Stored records
_ _ _ _
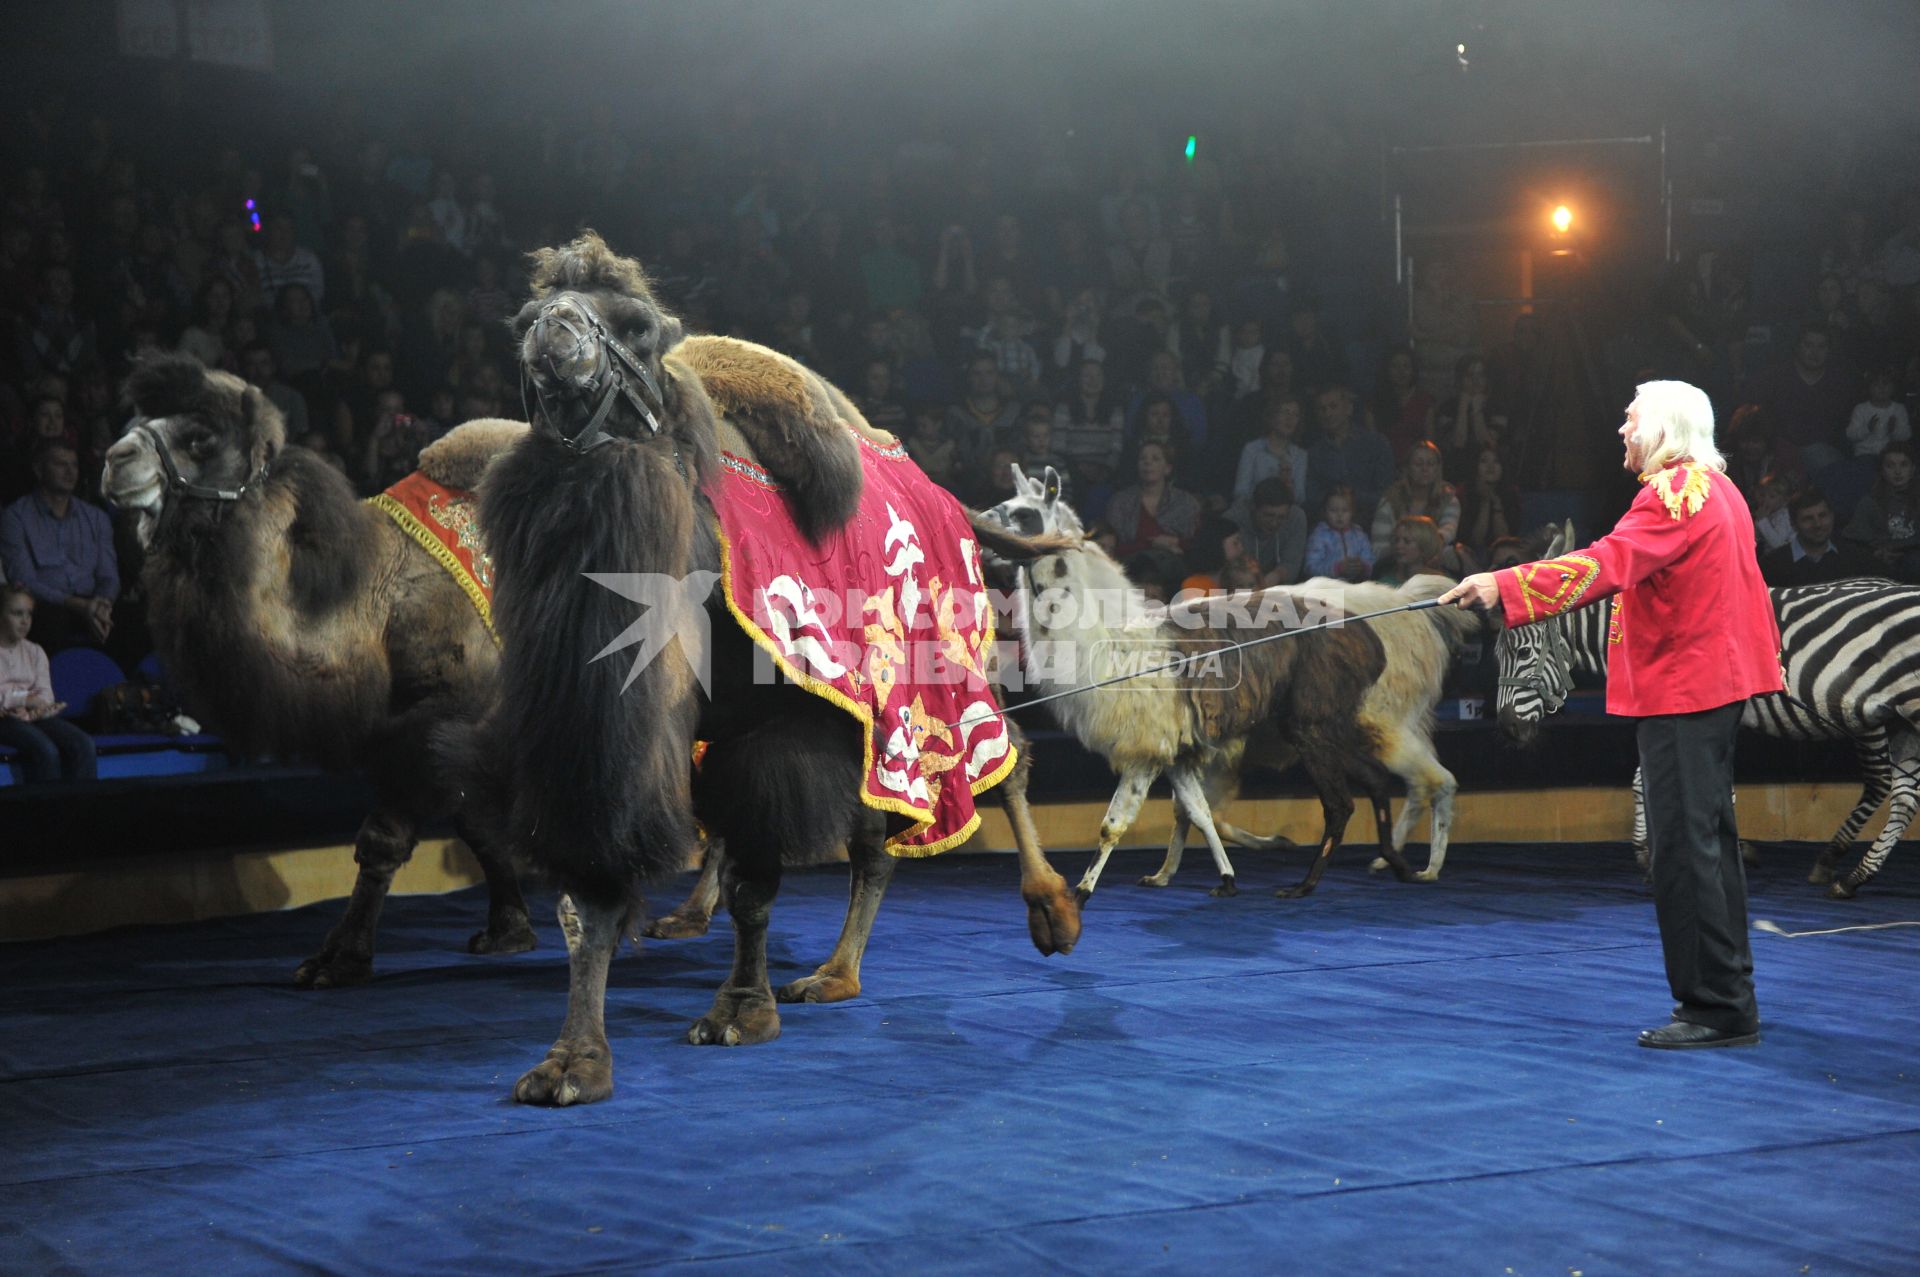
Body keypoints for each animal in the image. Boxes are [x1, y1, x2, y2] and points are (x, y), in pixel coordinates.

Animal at [105, 359, 533, 983]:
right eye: (133, 422)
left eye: (201, 437)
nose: (116, 459)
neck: (373, 603)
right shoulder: (433, 732)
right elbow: (477, 824)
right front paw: (509, 932)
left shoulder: (441, 713)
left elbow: (384, 839)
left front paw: (340, 959)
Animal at [1497, 526, 1920, 894]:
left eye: (1522, 652)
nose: (1508, 729)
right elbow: (1662, 782)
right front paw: (1669, 853)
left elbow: (1670, 783)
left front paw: (1671, 856)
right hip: (1896, 719)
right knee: (1903, 793)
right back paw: (1851, 875)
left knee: (1885, 783)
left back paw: (1839, 863)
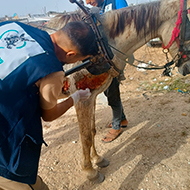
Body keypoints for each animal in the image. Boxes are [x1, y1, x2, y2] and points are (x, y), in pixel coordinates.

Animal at [43, 0, 189, 183]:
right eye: (188, 31)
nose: (187, 68)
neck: (101, 41)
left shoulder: (92, 96)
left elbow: (92, 131)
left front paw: (98, 159)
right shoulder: (82, 100)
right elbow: (85, 136)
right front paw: (90, 171)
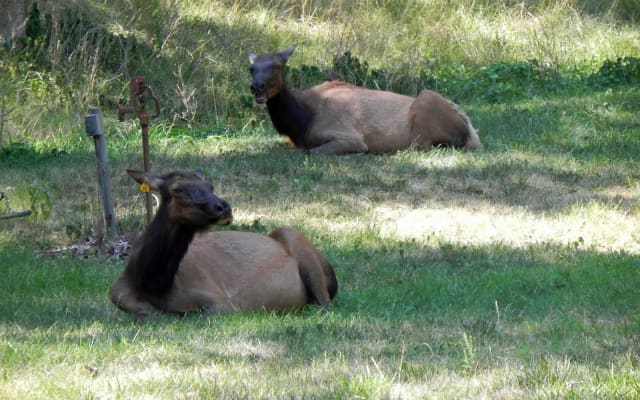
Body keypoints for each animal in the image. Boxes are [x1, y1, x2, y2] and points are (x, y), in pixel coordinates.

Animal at [110, 170, 338, 321]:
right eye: (177, 189)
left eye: (210, 186)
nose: (223, 207)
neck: (151, 282)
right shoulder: (117, 294)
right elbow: (148, 312)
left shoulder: (221, 302)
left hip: (295, 239)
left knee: (325, 304)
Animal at [248, 46, 481, 154]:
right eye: (251, 68)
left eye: (277, 66)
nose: (256, 86)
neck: (300, 122)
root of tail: (471, 133)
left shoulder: (348, 136)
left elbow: (312, 152)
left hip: (426, 101)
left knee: (417, 147)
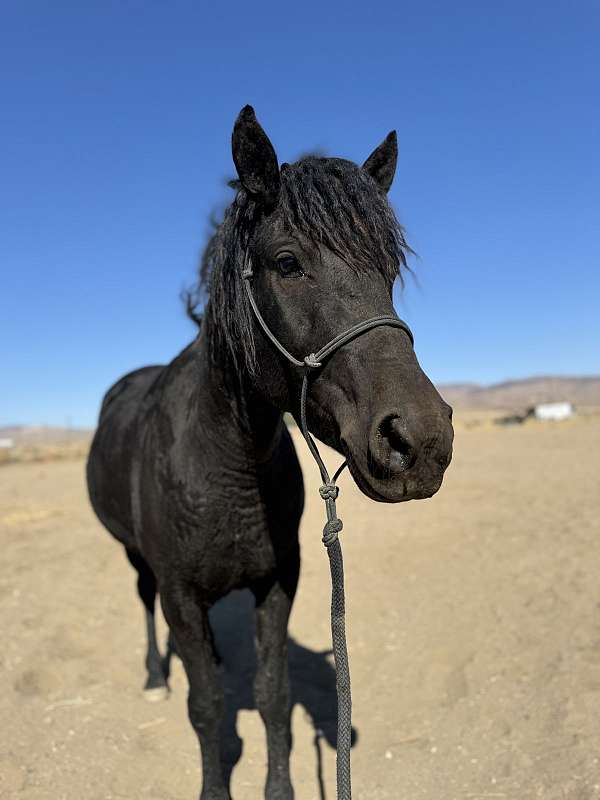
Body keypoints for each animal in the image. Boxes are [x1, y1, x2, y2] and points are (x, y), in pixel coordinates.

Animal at [86, 108, 452, 800]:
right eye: (287, 262)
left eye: (388, 272)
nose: (420, 441)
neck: (225, 462)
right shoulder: (180, 593)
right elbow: (206, 708)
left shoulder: (277, 583)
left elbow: (272, 694)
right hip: (137, 559)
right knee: (145, 603)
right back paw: (154, 675)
_ _ _ _
TASK OBJECTIVE
What you give back must be exactly the lines from the opening line of the entries through the line holding "left back paw: (1839, 863)", with no pictures.

OUTPUT FOR THIS EXERCISE
Body keypoints for each animal in the image. Boxes are [x1, y1, x2, y2] and points are (x, y), in pixel coordinates.

Animal at [105, 359, 533, 983]:
right eye: (133, 422)
left eye: (201, 437)
nose: (116, 459)
neck: (373, 603)
right shoulder: (433, 732)
right elbow: (477, 824)
right front paw: (509, 932)
left shoulder: (441, 713)
left elbow: (384, 839)
left front paw: (340, 959)
Animal at [1497, 526, 1920, 894]:
left eye: (1522, 652)
nose: (1508, 729)
right elbow: (1662, 782)
right front paw: (1669, 853)
left elbow: (1670, 783)
left front paw: (1671, 856)
right hip: (1896, 719)
right knee: (1903, 793)
right back paw: (1851, 875)
left knee: (1885, 783)
left back paw: (1839, 863)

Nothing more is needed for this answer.